# Anybody Dimpled a Frame for a Whizzer?



## Western-Whizzer (Mar 26, 2017)

Hi everybody! I was curious if anyone has ever crimped a frame for a Whizzer?
Did you have to heat the frame? Any pictures or helpful hints would be much appreciated.
I have made exact replica dimpling tools, but haven't made the supporting back molds yet.
Any info would be great. Thank you!


----------



## Boris (Mar 27, 2017)

Since you're in SW Washington, You might want to ask Alan Schurman, owner of the Iron Ranch.


----------



## Western-Whizzer (Mar 27, 2017)

Dave Marko said:


> Since you're in SW Washington, You might want to ask Alan Schurman, owner of the Iron Ranch.



Thank you Dave, I will try to look him up.


----------



## bricycle (Mar 27, 2017)

Joe Cargola did them....
https://books.google.com/books?id=6...PBWEQ6AEIOjAG#v=onepage&q=joe cargola&f=false


----------



## Boris (Mar 27, 2017)

If that doesn't work for you, let me know. I do know someone else, but he's out by Gresham.


----------



## Western-Whizzer (Mar 27, 2017)

Thank you! I am just curious if Schwinn dimpled the chain stays while they were cold, or if they heated them up.
Here are the exact tools that I built. I made molds of the original dimples, and then copied every curve.
I made these with a hack saw and file. It took over 10 tries before I got them exact.
Now they fit inside the factory dimples like a glove.
The 2nd photo makes the wedge look slightly different, but that is just the angle of the photo.
I am having the back supports caste in aluminum to fit the chain stays perfectly.
This way they will not be distorted.
When I am done I should be able to leave factory looking dimples on bikes.
I hope I don't upset anybody, but after dimpling a frame I am going to stamp my initials on the bottom bracket.
This way, these frames can be separated from the originals.


----------



## bikecrazy (Mar 27, 2017)

I doubt if Schwinn used any heat when they dimpled the frames.
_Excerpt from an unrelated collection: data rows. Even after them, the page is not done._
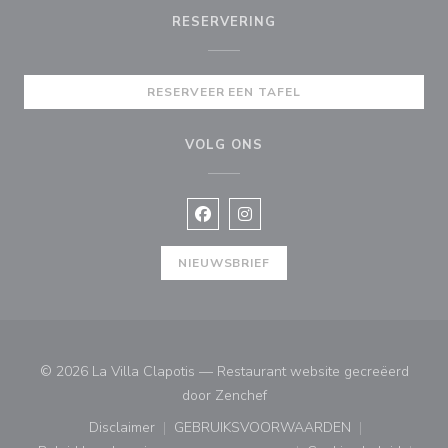
RESERVERING
RESERVEER EEN TAFEL
VOLG ONS
Facebook ((opent in een nieuw vens
Instagram ((opent in een nieu
NIEUWSBRIEF
© 2026 La Villa Clapotis — Restaurant website gecreëerd
((opent in een nieuw venster
door
Zenchef
Disclaimer
GEBRUIKSVOORWAARDEN
((opent in een nieuw venster))
((opent in een nieuw venster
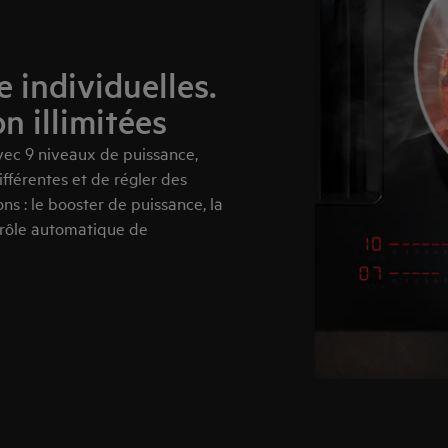
individuelles.
n illimitées
vec 9 niveaux de puissance,
férentes et de régler des
ons : le booster de puissance, la
ntrôle automatique de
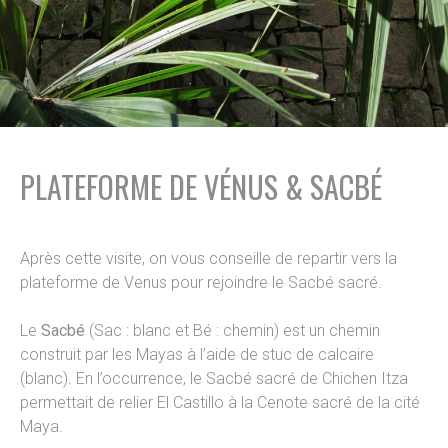
PLATEFORME DE VÉNUS & SACBÉ
Après cette visite, on vous conseille de repartir vers la
plateforme de Venus pour rejoindre le Sacbé sacré.
Le
Sacbé
(Sac : blanc et Bé : chemin) est un chemin
construit par les Mayas à l’aide de stuc de calcaire
(blanc). En l’occurrence, le Sacbé sacré de Chichen Itza
permettait de relier El Castillo à la Cenote sacré de la cité
Maya.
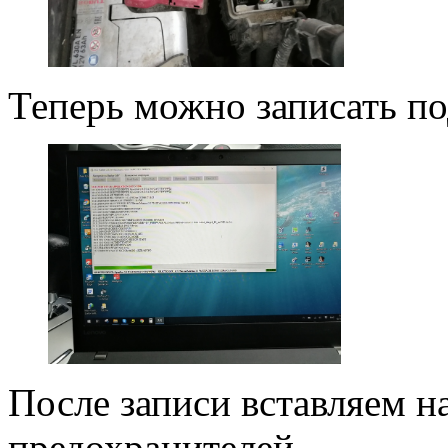
Теперь можно записать п
После записи вставляем н
предохранителей.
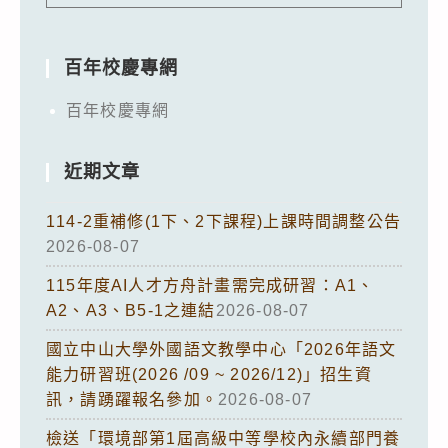
百年校慶專網
百年校慶專網
近期文章
114-2重補修(1下、2下課程)上課時間調整公告
2026-08-07
115年度AI人才方舟計畫需完成研習：A1、
A2、A3、B5-1之連結
2026-08-07
國立中山大學外國語文教學中心「2026年語文
能力研習班(2026 /09 ~ 2026/12)」招生資
訊，請踴躍報名參加。
2026-08-07
檢送「環境部第1屆高級中等學校內永續部門養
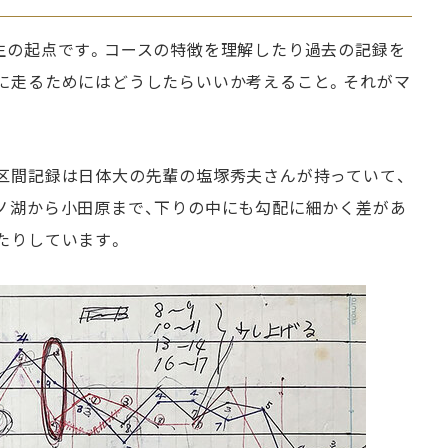
生の起点です。コースの特徴を理解したり過去の記録を
に走るためにはどうしたらいいか考えること。それがマ
区間記録は日体大の先輩の塩塚秀夫さんが持っていて、
ノ湖から小田原まで、下りの中にも勾配に細かく差があ
たりしています。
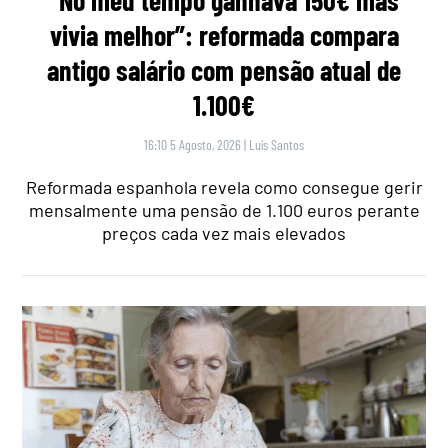
vivia melhor”: reformada compara
antigo salário com pensão atual de
1.100€
16:10 5 Agosto, 2026
|
Luís Santos
Reformada espanhola revela como consegue gerir
mensalmente uma pensão de 1.100 euros perante
preços cada vez mais elevados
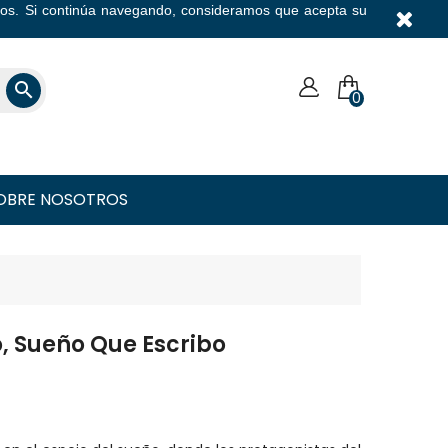
icios. Si continúa navegando, consideramos que acepta su
Moneda

0
OBRE NOSOTROS
, Sueño Que Escribo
The tubing used is pretty soft and fairly easy to bend.


----------



## Western-Whizzer (Mar 27, 2017)

That is what I thought too, but when I did a practice dimple on a 1959 girls frame, it was hard as hell. When I have the backing made, I will give it another try.


----------



## bikecrazy (Mar 28, 2017)

I guess heat would help.I wonder if that would open the door up for stress cracks in the future. Tough call. I think you have the right idea practicing on scrap frames.


----------



## Western-Whizzer (Mar 28, 2017)

I would guess that Schwinn had some sort of hydraulic press that just instantly pressed them in with ease. I will be welding these dimple wedges on to a heavy duty vise, and then press them in one turn at a time. Another clue that they were probably not heated is that there are no signs of burn marks on the frames in that location. But at the same time I do not see any burn marks where they brazed on the extended brake arm clamp. Perhaps they did use heat but then cleaned those areas afterwords? In the end, I will guess that no heat was used. As soon as I have the chain stay supports made, I will post the details and photos. Thank you everybody!


----------